In the 21st century, Illustrations of the Influence of the Mind upon the Body in Health and Disease is regarded as a seminal text in the field of psychology, notable for the first-ever occurrence of the term 'psycho-therapeutics'. This term is perceived to have fostered the conceptions of psychological disorder, well-being and identity. While Tuke does receive credit for introducing the concept, he is likewise criticised for a vague and broad usage of the term, making the interpretation of his ambitions difficult. Some consider that reinterpreting and understanding his beliefs of the benefits of hypnotism and suggestion might prove beneficial in light of the limitations of materialistic approaches. In reality there is still little distinction between psychological and somatic aspects of symptoms and therapies, showing that Tuke's work did not achieve the influence he aspired to. In critical reviews of the history of psychiatry Tuke is accused to have adopted the racist standpoint of his time, particularly in view of certain linguistic choices he made in his work. Lacking consensus and critical interpretations of this issue makes a judgement difficult, as Tuke's wording is generally in line with other authors of his time, such as Charles Dickens, and might be misinterpreted, caused by the change of meaning of words over time. Authors of review articles therefore call for a more critical analysis and interpretation of Tuke's work. Additional criticism targets the authors limitation to rather materialist standpoints, which he tried to overcome, but which still provided the basis of his education and work, and for having taken on a spiritual side in psychology in his work.
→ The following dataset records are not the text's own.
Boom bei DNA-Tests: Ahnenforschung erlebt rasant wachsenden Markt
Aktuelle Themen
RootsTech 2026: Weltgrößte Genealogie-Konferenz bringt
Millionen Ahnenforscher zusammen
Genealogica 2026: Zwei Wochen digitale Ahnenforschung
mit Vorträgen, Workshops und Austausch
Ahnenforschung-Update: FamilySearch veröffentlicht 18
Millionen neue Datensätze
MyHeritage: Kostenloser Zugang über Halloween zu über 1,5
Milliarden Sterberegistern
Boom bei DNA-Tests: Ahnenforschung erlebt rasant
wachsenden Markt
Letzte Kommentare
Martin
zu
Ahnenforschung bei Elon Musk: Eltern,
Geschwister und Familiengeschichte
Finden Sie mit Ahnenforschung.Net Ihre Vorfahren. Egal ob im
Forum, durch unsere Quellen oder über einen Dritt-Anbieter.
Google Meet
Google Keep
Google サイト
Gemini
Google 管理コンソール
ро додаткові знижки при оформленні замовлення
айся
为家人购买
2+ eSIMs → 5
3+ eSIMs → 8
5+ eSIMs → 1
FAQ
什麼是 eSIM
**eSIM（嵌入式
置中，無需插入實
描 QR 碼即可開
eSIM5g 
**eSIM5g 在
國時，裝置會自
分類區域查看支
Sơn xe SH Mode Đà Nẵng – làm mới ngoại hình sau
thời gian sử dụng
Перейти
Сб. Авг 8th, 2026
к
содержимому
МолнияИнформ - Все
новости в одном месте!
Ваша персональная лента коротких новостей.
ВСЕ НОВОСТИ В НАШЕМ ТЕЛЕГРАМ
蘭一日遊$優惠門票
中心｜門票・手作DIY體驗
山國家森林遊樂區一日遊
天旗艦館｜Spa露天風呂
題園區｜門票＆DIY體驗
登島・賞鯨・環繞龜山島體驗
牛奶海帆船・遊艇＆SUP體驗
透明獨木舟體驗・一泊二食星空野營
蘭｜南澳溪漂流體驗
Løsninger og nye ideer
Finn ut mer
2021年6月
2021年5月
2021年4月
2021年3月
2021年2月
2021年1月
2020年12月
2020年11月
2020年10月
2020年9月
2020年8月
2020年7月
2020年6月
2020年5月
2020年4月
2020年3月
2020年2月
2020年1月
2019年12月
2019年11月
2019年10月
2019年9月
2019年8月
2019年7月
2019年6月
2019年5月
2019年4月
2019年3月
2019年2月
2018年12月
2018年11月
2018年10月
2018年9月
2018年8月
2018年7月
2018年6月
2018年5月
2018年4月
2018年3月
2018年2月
Tukes publication led him to become an influential governor at the Bethlem Royal Hospital in the late nineteenth century, significantly impacting the field of psychiatry. From 1880 on he worked with Dr. G. Savage on the Journal of Mental Science (now The British Journal of Psychiatry) for sixteen years. Later works include Sleep-walking and hypnotism (1884), following up on cases and phenomena introduced in his previous publications. Tuke referred to himself as a compiler of information rather than a provider, which aligns with the tendency of scientists to overlook a substantial part of his work.